▸ Work to be completed: Filter the entries for the word "none". Copy each line in which it occurs.

******************************

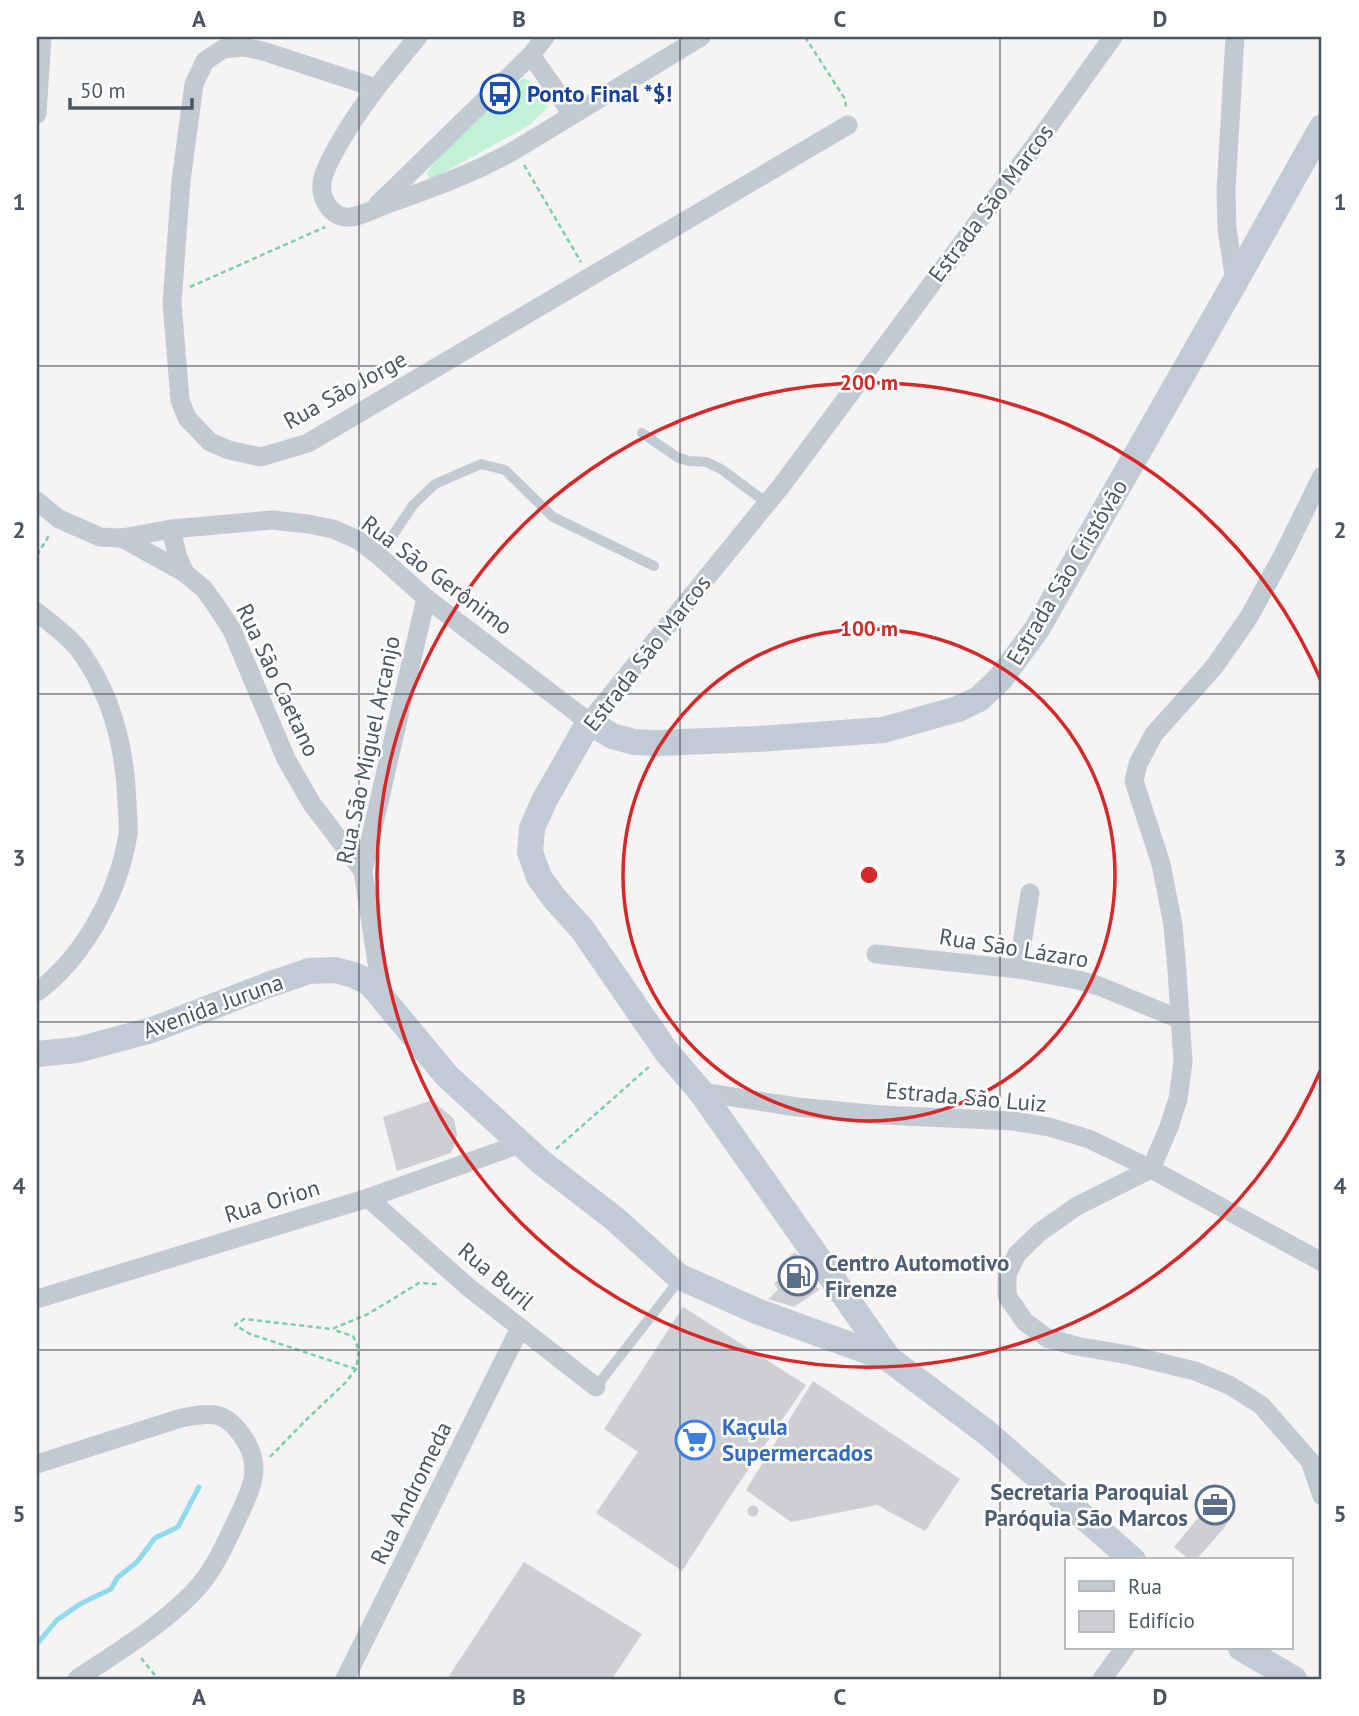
<svg xmlns="http://www.w3.org/2000/svg" width="1359" height="1716" font-family="'PT Sans',sans-serif">
<style>
.green{fill:#c3f1d5}
.lines{fill:none;stroke-linecap:round;stroke-linejoin:round}
.stream{stroke:#90daee;stroke-width:5}
.building{fill:#cdcfd5}
.path{stroke:#7ad0a6;stroke-width:2.5;stroke-dasharray:5 3.5;stroke-linecap:butt}
.lane{stroke:#c1cad2;stroke-width:10}
.street{stroke:#c1cad2;stroke-width:19}
.secondary{stroke:#c1cbd6;stroke-width:26}
.grid{fill:none;stroke:#4a5661;stroke-width:2;stroke-opacity:0.55}
.ring{fill:none;stroke:#d62828;stroke-width:3.5}
.labels{text-anchor:middle;stroke-width:5;stroke-linejoin:round;paint-order:stroke}
.transit-label{font-size:23px;font-weight:bold;fill:#164399;stroke:#fff;text-anchor:start}
.street-label{font-size:23px;fill:#4a5661;stroke:#fff}
.service-label{font-size:23px;font-weight:bold;fill:#4e5e75;stroke:#fff;text-anchor:start}
.shop-label{font-size:23px;font-weight:bold;fill:#366cbe;stroke:#fff;text-anchor:start}
.centre{fill:#d62828;stroke:#fff;stroke-width:3.5}
.ring-label{font-size:21px;text-anchor:middle;font-weight:bold;fill:#d62828;stroke:#fff;stroke-width:5;stroke-linejoin:round;paint-order:stroke}
.neatline{fill:none;stroke:#4a5661;stroke-width:2.5}
.grid-label{font-size:23px;text-anchor:middle;font-weight:bold;fill:#4a5661}
</style>
<rect width="100%" height="100%" fill="#f5f3f3"/>
<!-- green -->
<path class="green" d="M524 78C536 83 544 94 548 107L528 126 430 180 427 173 445 147 505 90Z"/>
<g class="lines">
<!-- stream -->
<path class="stream" d="M37 1644 57 1620 80 1604 111 1589 117 1578 137 1562 155 1538 178 1527 199 1487"/>
</g>
<!-- building -->
<g class="building">
<path d="M432 1100 454 1119 457 1134 455 1143 451 1153 397 1171 383 1117Z"/>
<path d="M795 1252 819 1290 794 1307 768 1299 778 1290 774 1283 797 1269 788 1258Z"/>
<path d="M683 1307 806 1385 729 1498 682 1571 596 1513 638 1452 604 1429Z"/>
<path d="M813 1381 960 1479 925 1531 877 1505 791 1522 746 1490Z"/>
<path d="M1217 1495 1236 1511 1224 1528 1196 1560H1190L1174 1547Z"/>
<circle cx="753" cy="1511" r="5.5"/>
<path d="M524 1562 642 1634 612 1679H447Z"/>
</g>
<g class="lines">
<!-- path -->
<g class="path">
<path d="M805 37 845 99 846 108"/>
<path d="M524 165 581 262"/>
<path d="M190 287 325 227"/>
<path d="M37 555 50 534"/>
<path d="M556 1149 651 1065"/>
<path d="M356 1369 250 1334 235 1325 244 1319 332 1329 368 1314 419 1283 438 1284"/>
<path d="M270 1457 305 1421 345 1383 356 1369 359 1350 353 1336 334 1330"/>
<path d="M141 1658 158 1679"/>
</g>
<!-- lane -->
<g class="lane">
<path d="M642 433 677 457 689 461 706 462 721 469 767 503"/>
<path d="M379 556 413 505 435 484 481 464 505 470 553 517 654 566"/>
<path d="M596 1387 673 1288"/>
</g>
<!-- street -->
<g class="street">
<path d="M418 37C388 73 359 107 336 149 331 158 323 172 322 183 320 200 333 220 352 217 364 215 376 208 387 204 431 189 474 173 515 150L701 37"/>
<path d="M1235 37 1226 190 1227 229 1235 282"/>
<path d="M531 55 572 114"/>
<path d="M376 88 263 51 243 47 223 49 205 61 194 84 181 181 172 303 180 400 187 418 210 442 229 450 261 457 308 443 848 125"/>
<path d="M37 114 42 37"/>
<path d="M378 204 531 55 545 37"/>
<path d="M1322 476 1284 553 1249 617 1214 667 1154 734 1138 764 1134 781 1161 864 1173 925 1177 971 1183 1062 1178 1099 1169 1127 1151 1169 1077 1206 1040 1232 1017 1254 1007 1274V1296L1025 1322 1047 1338 1076 1346 1129 1355 1195 1371 1229 1385 1261 1405 1310 1461 1322 1496"/>
<path d="M37 501 59 519 100 537 122 538 171 529 272 520 308 524 333 529 358 540 379 556 426 598 589 722 782 485 1044 133 1113 37"/>
<path d="M171 529 178 558 185 573"/>
<path d="M122 538 185 573 204 589 217 607 232 630 286 759 312 804 363 871"/>
<path d="M37 612C51 624 69 636 80 651 112 695 125 749 127 802 127 812 129 823 128 834 119 892 85 956 37 992"/>
<path d="M876 954 1018 969 1078 980 1099 986 1179 1019"/>
<path d="M1018 969 1030 893"/>
<path d="M382 996 363 871 426 598"/>
<path d="M701 1092 797 1107 881 1115 1013 1121 1049 1127 1089 1139 1151 1169 1322 1262"/>
<path d="M368 1198 468 1287 596 1387"/>
<path d="M37 1299 368 1198 520 1144"/>
<path d="M37 1464 181 1418C213 1412 226 1410 245 1440 262 1467 252 1488 239 1515 228 1538 217 1564 200 1585 168 1622 117 1652 77 1679"/>
<path d="M345 1679 520 1328"/>
<path d="M1102 1679 1125 1648"/>
</g>
<!-- secondary -->
<g class="secondary">
<path d="M37 1054 77 1050 152 1030 268 985 309 971 335 970 354 975 370 983 447 1076 541 1162 615 1219 678 1276 759 1312 889 1359 986 1432 1133 1560"/>
<path d="M889 1359 701 1092 666 1051 582 929 554 898 539 877 530 852 532 828 544 801 589 722 612 736 634 742 656 743 758 739 883 730 958 709 979 699 1001 678 1037 629 1235 282 1322 127"/>
<path d="M1241 1648 1294 1679"/>
</g>
</g>
<!-- grid -->
<path class="grid" d="M359 37V1679M680 37V1679M1000 37V1679M37 366H1322M37 694H1322M37 1022H1322M37 1350H1322"/>
<!-- distance rings -->
<g class="ring">
<circle cx="869" cy="875" r="246"/>
<path d="M1322 1067A492 492 0 1 1 1322 683"/>
</g>
<!-- icons -->
<defs>
<symbol id="bus-ring" viewBox="-11 -11 22 22"><circle r="9.5" fill="#fff" stroke="#1a4fb4" stroke-width="1.5"/><path d="M-5-6H5V4H4V6H2V4H-2V6H-4V4H-5ZM-3.5-4V0h7V-4ZM-3.5 1.2v1.5H-2V1.2ZM2 1.2v1.5H3.5V1.2Z" fill="#1a4fb4"/></symbol>
<symbol id="fuel-ring" viewBox="-11 -11 22 22"><circle r="9.5" fill="#fff" stroke="#5c6f8a" stroke-width="1.5"/><path d="M-5.5-6h7V0h2V4h1.3V-2.5L3-4.5l.8-.8L6-3V5H2.5V1h-1V6h-7ZM-4.2-4.7v3.2H.2V-4.7Z" fill="#5c6f8a"/></symbol>
<symbol id="supermarket-ring" viewBox="-11 -11 22 22"><circle r="9.5" fill="#fff" stroke="#3f7fe0" stroke-width="1.5"/><path d="M-6-5.5h2.5l.6 2H6L4.5 2H-2.5L-4.4-4H-6ZM-1.5 3.2a1.3 1.3 0 1 0 .1 0ZM3 3.2a1.3 1.3 0 1 0 .1 0Z" fill="#3f7fe0"/></symbol>
<symbol id="office-ring" viewBox="-11 -11 22 22"><circle r="9.5" fill="#fff" stroke="#5c6f8a" stroke-width="1.5"/><path d="M-6-3h4V-5.5h4V-3h4V5H-6ZM-1-4.5V-3h2v-1.5ZM-6 0V1H6V0Z" fill="#5c6f8a"/></symbol>
</defs>
<g fill-rule="evenodd">
<use href="#bus-ring" x="478" y="72" width="44" height="44"/>
<use href="#fuel-ring" x="776" y="1254" width="44" height="44"/>
<use href="#supermarket-ring" x="673" y="1418" width="44" height="44"/>
<use href="#office-ring" x="1193" y="1483" width="44" height="44"/>
</g>
<g class="labels">
<!-- transit labels -->
<g class="transit-label">
<text x="527" y="102">Ponto Final *$!</text>
</g>
<!-- street labels -->
<g class="street-label">
<text transform="translate(991 203) rotate(-53)" y="8">Estrada São Marcos</text>
<text transform="translate(345 390) rotate(-29)" y="8">Rua São Jorge</text>
<text transform="translate(1067 572) rotate(-59)" y="8">Estrada São Cristóvão</text>
<text transform="translate(437 575) rotate(37)" y="8">Rua São Gerônimo</text>
<text transform="translate(647 653) rotate(-52)" y="8">Estrada São Marcos</text>
<text transform="translate(278 680) rotate(65)" y="8">Rua São Caetano</text>
<text transform="translate(368 750) rotate(-78)" y="8">Rua São Miguel Arcanjo</text>
<text transform="translate(1014 948) rotate(9)" y="8">Rua São Lázaro</text>
<text transform="translate(213 1006) rotate(-20)" y="8">Avenida Juruna</text>
<text transform="translate(966 1097) rotate(5)" y="8">Estrada São Luiz</text>
<text transform="translate(272 1201) rotate(-17)" y="8">Rua Orion</text>
<text transform="translate(496 1276) rotate(40)" y="8">Rua Buril</text>
<text transform="translate(411 1493) rotate(-64)" y="8">Rua Andromeda</text>
</g>
<!-- service labels -->
<g class="service-label">
<text x="825" y="1271">Centro Automotivo<tspan x="825" dy="26">Firenze</tspan></text>
<text x="1188" y="1500" text-anchor="end">Secretaria Paroquial<tspan x="1188" dy="26">Paróquia São Marcos</tspan></text>
</g>
<!-- shop labels -->
<g class="shop-label">
<text x="722" y="1435">Kaçula<tspan x="722" dy="26">Supermercados</tspan></text>
</g>
</g>
<circle cx="869" cy="875" r="10" class="centre"/>
<g class="ring-label">
<text x="869" y="390">200 m</text>
<text x="869" y="636">100 m</text>
</g>
<!-- border -->
<rect width="1359" height="1716" fill="none" stroke="#ffffff" stroke-width="77"/>
<!-- legend -->
<rect x="1065" y="1558" width="228" height="91" fill="#ffffff" stroke="#b7bbc0" stroke-width="2"/>
<rect x="1079" y="1581" width="35" height="10" fill="#c1cbd6" stroke="#b7bbc0" stroke-width="2"/>
<text x="1128" y="1594" font-size="21" fill="#4a5661">Rua</text>
<rect x="1079" y="1611" width="35" height="21" fill="#cdcfd5" stroke="#b7bbc0" stroke-width="2"/>
<text x="1128" y="1628" font-size="21" fill="#4a5661">Edifício</text>
<!-- scale -->
<path d="M70 98v10h122v-10" fill="none" stroke="#4a5661" stroke-width="3.5"/>
<text x="80" y="98" font-size="21" fill="#4a5661" stroke="#ffffff" stroke-width="5" paint-order="stroke">50 m</text>
<rect x="38" y="38" width="1282" height="1640" class="neatline"/>
<g class="grid-label">
<text x="199" y="27">A</text>
<text x="519" y="27">B</text>
<text x="840" y="27">C</text>
<text x="1160" y="27">D</text>
<text x="19" y="210">1</text>
<text x="1340" y="210">1</text>
<text x="19" y="538">2</text>
<text x="1340" y="538">2</text>
<text x="19" y="866">3</text>
<text x="1340" y="866">3</text>
<text x="19" y="1194">4</text>
<text x="1340" y="1194">4</text>
<text x="19" y="1522">5</text>
<text x="1340" y="1522">5</text>
<text x="199" y="1705">A</text>
<text x="519" y="1705">B</text>
<text x="840" y="1705">C</text>
<text x="1160" y="1705">D</text>
</g>
</svg>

******************************

▸ Expected answer:
.lines{fill:none;stroke-linecap:round;stroke-linejoin:round}
.grid{fill:none;stroke:#4a5661;stroke-width:2;stroke-opacity:0.55}
.ring{fill:none;stroke:#d62828;stroke-width:3.5}
.neatline{fill:none;stroke:#4a5661;stroke-width:2.5}
<rect width="1359" height="1716" fill="none" stroke="#ffffff" stroke-width="77"/>
<path d="M70 98v10h122v-10" fill="none" stroke="#4a5661" stroke-width="3.5"/>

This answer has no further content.